- **DIRECTIVE 1**
In the model railroad post, what attraction of 3-rail does the writer mention?
- **DIRECTIVE 2**
Copy the model railroad post from "With your skills, O" to "G scale RR.", replacing "O scale" with "N scale" throughout.

- **PASSAGE PROVIDED**
== Segment start ==

Things one grows up with--and the memories connected to them--exert a powerful influence, even on a grandfather.

With your skills, O scale can be as cheap as you'd like. There is a lot of good sense in choosing O scale for outdoors. Even for indoors. S scale seems to make at least as much sense, so long as one's criteria is to be able to scratchbuild.

One attraction 3-rail has is the simplicity of wiring. Don't overestimate that, because I've got a lot of background in wiring stuff. I hate wiring, I am not at all looking forward to wiring my 'new' G scale RR.

Lionel will always twang a string in my soul.

Les


----------



## wchasr (Jan 2, 2008)

== Segment end ==

- **DATA**
== Segment start ==

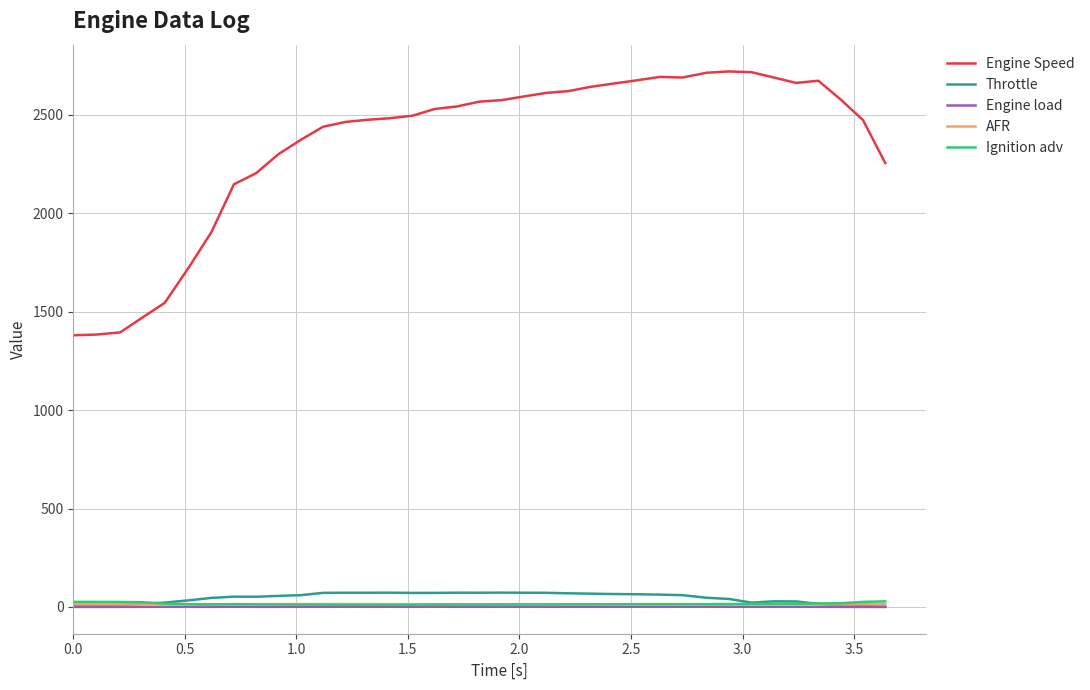

True or false: Ignition adv and Engine Speed intersect in this chart.

False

== Segment end ==

- **EXPECTED OUTPUT 1**
The simplicity of wiring.

- **EXPECTED OUTPUT 2**
With your skills, N scale can be as cheap as you'd like. There is a lot of good sense in choosing N scale for outdoors. Even for indoors. S scale seems to make at least as much sense, so long as one's criteria is to be able to scratchbuild.

One attraction 3-rail has is the simplicity of wiring. Don't overestimate that, because I've got a lot of background in wiring stuff. I hate wiring, I am not at all looking forward to wiring my 'new' G scale RR.